• _EXERCISE PROMPT_
From the first line to the last, output the data exactly as it stands, minus its pictures.

**** DATASET ENTRIES ****

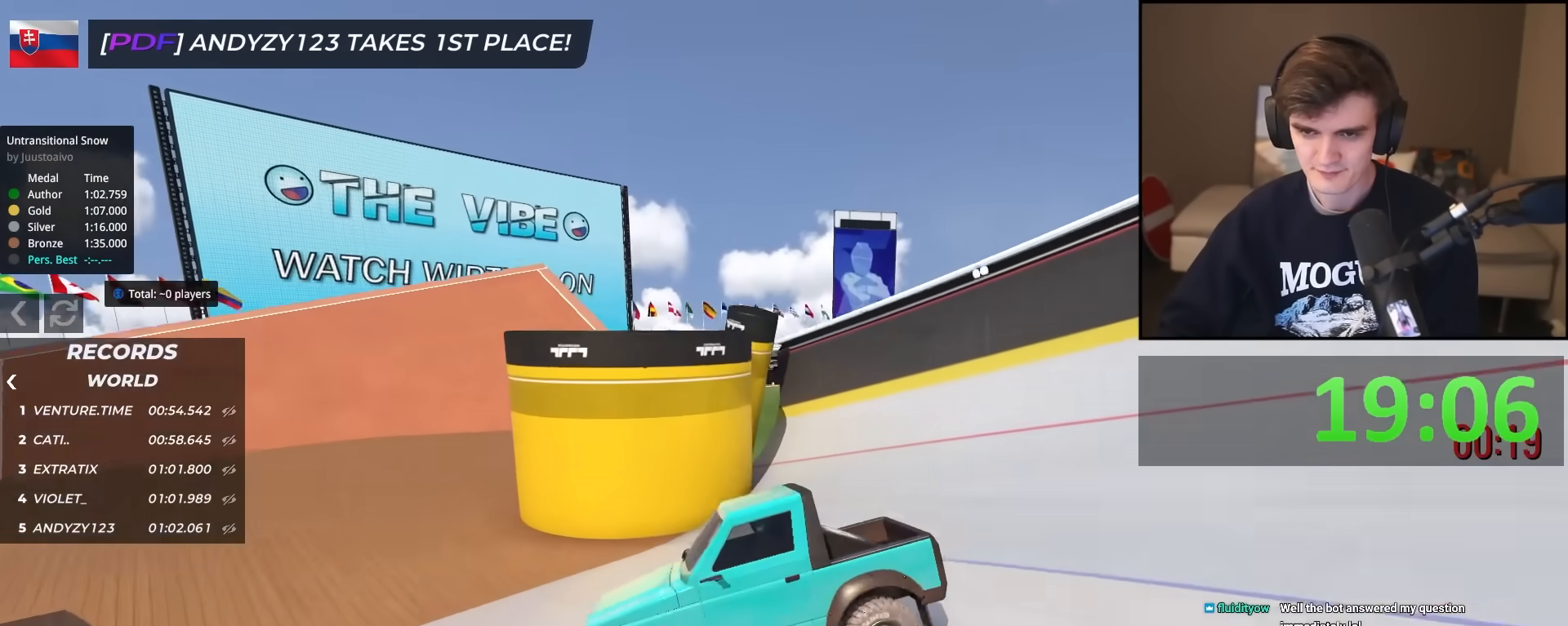
{"keys": ["up"], "events": [[434, "right", "up"]]}
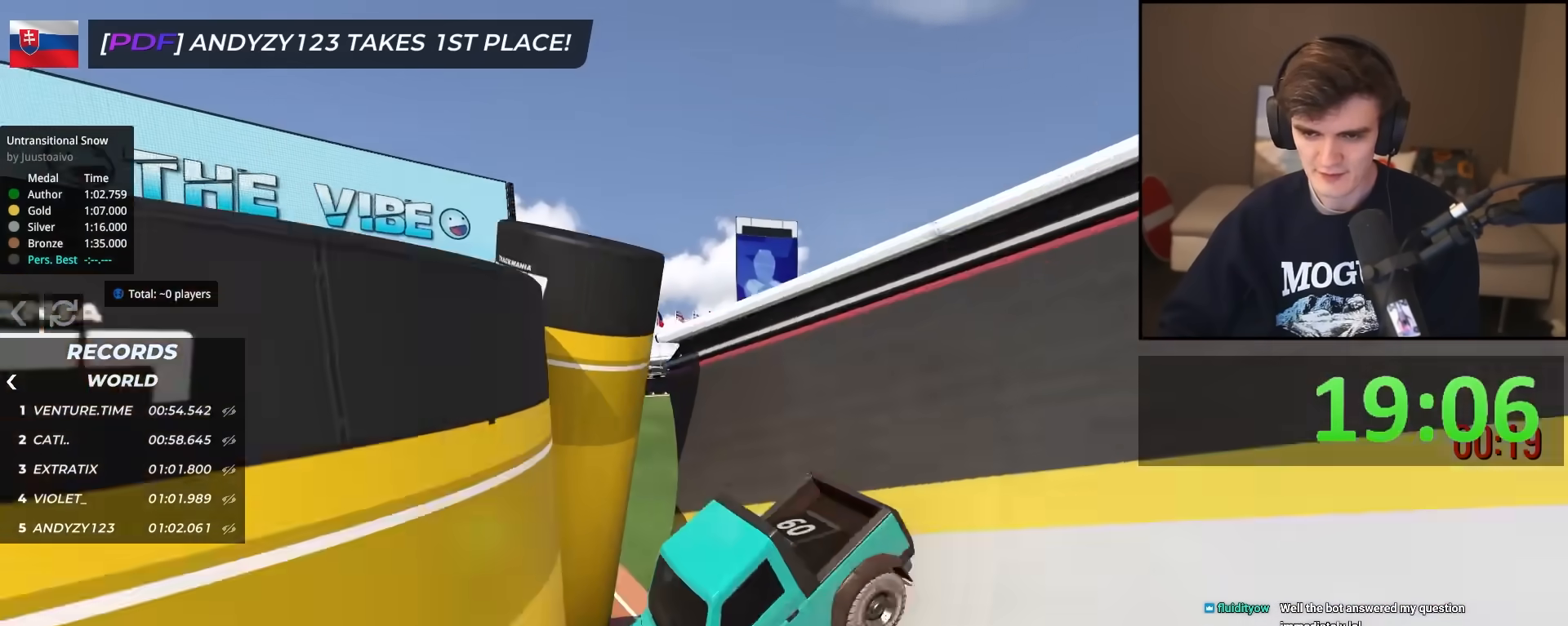
{"keys": ["right", "up"], "events": [[167, "right", "down"]]}
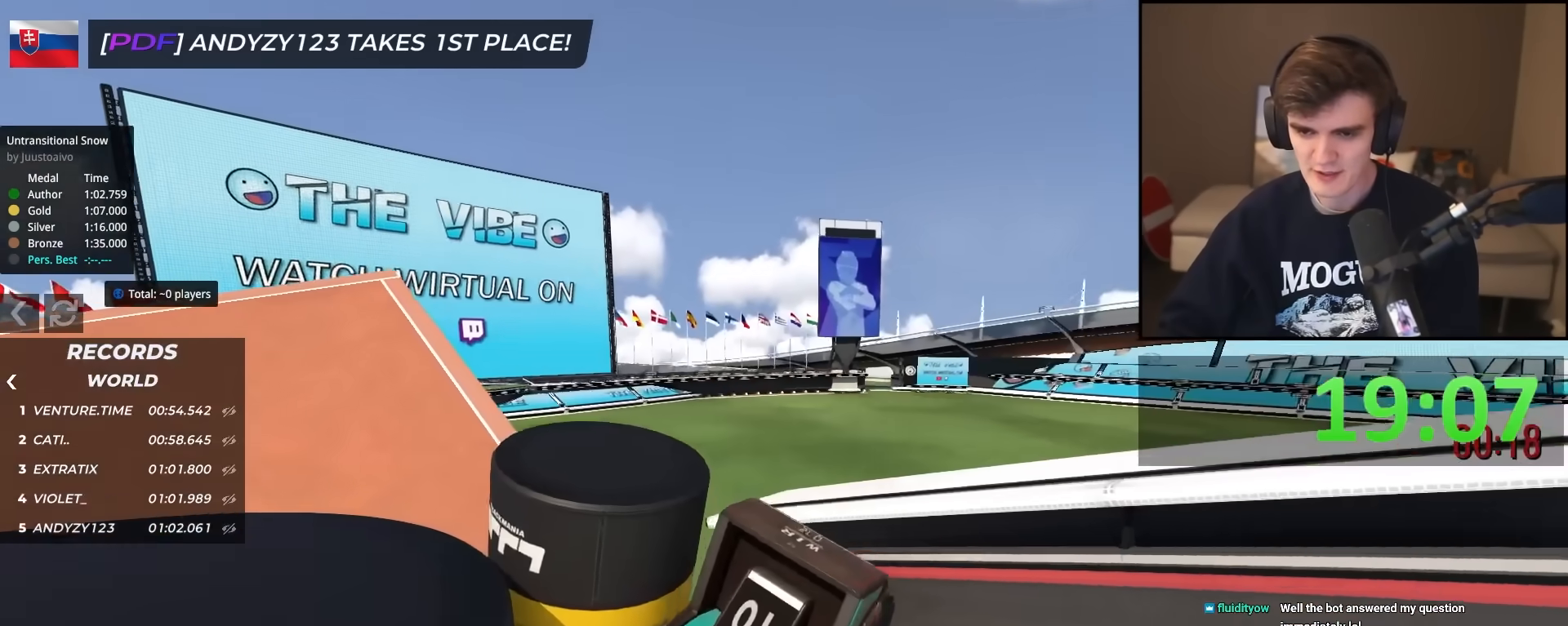
{"keys": ["right"], "events": [[501, "up", "up"]]}
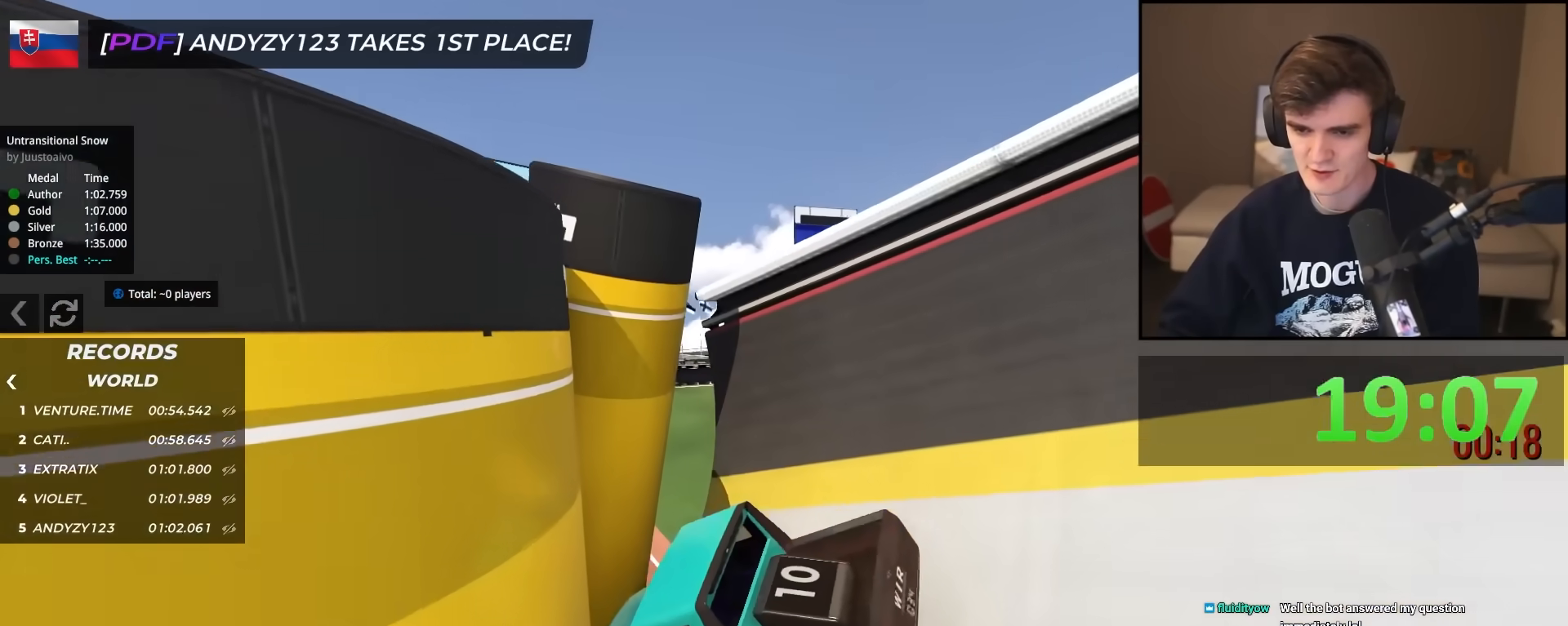
{"keys": ["down"], "events": [[200, "right", "up"], [283, "down", "down"]]}
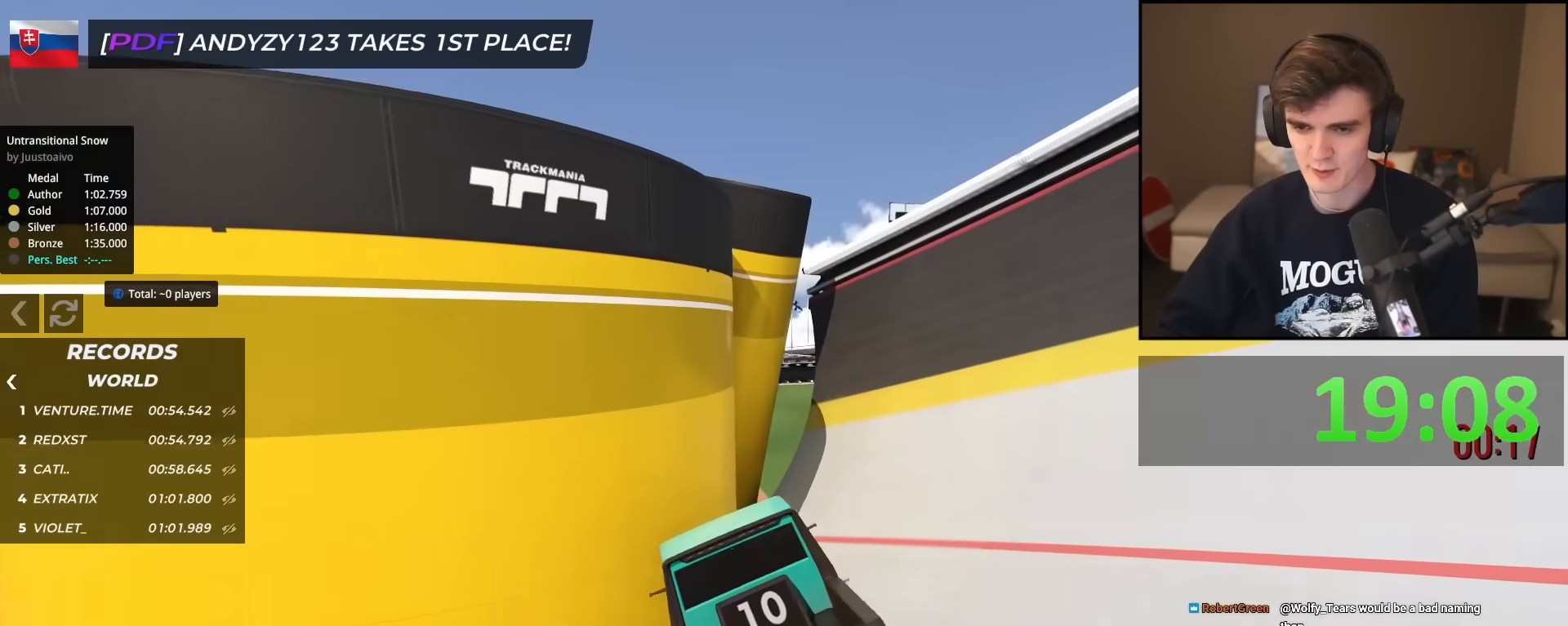
{"keys": ["left", "up"], "events": [[167, "right", "down"], [267, "right", "up"], [301, "down", "up"], [351, "left", "down"], [401, "up", "down"]]}
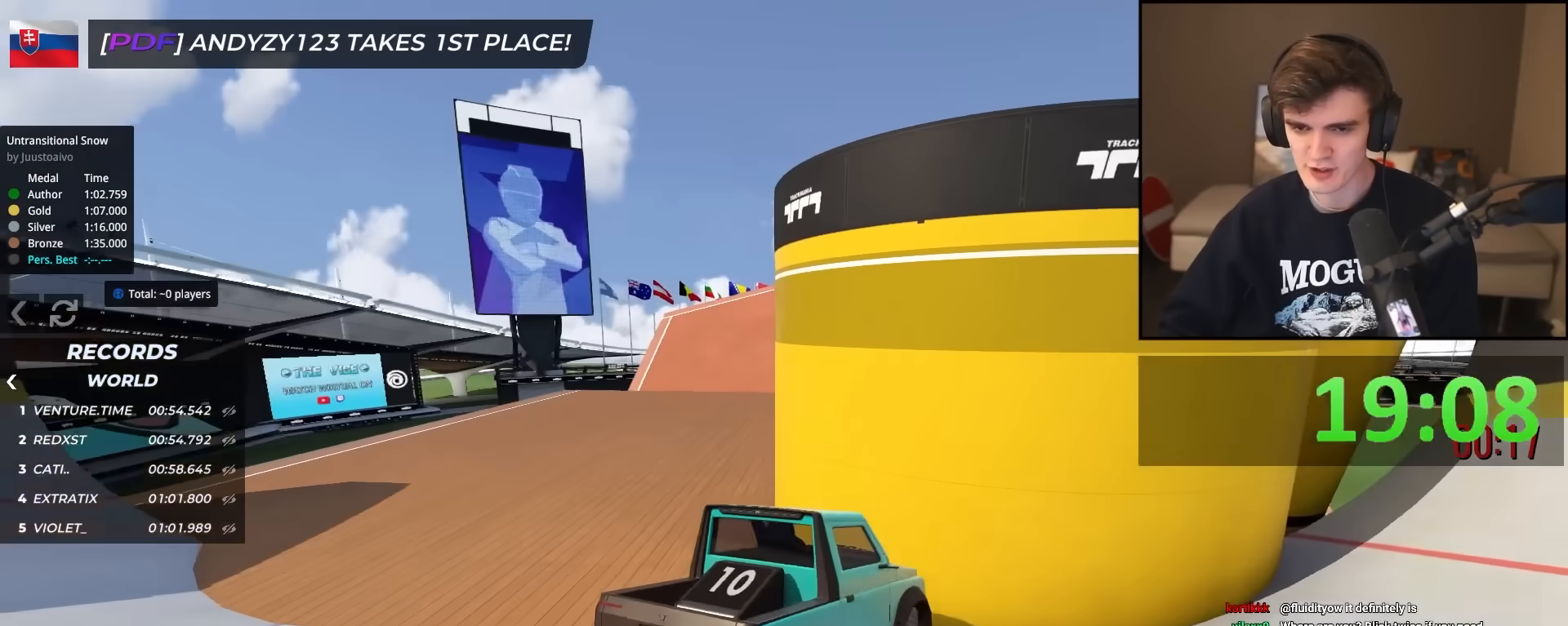
{"keys": ["right", "up"], "events": [[33, "up", "up"], [183, "up", "down"], [367, "left", "up"], [467, "right", "down"]]}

****

• _THE COMPLETED TASK_
{"keys": ["up"], "events": [[434, "right", "up"]]}
{"keys": ["right", "up"], "events": [[167, "right", "down"]]}
{"keys": ["right"], "events": [[501, "up", "up"]]}
{"keys": ["down"], "events": [[200, "right", "up"], [283, "down", "down"]]}
{"keys": ["left", "up"], "events": [[167, "right", "down"], [267, "right", "up"], [301, "down", "up"], [351, "left", "down"], [401, "up", "down"]]}
{"keys": ["right", "up"], "events": [[33, "up", "up"], [183, "up", "down"], [367, "left", "up"], [467, "right", "down"]]}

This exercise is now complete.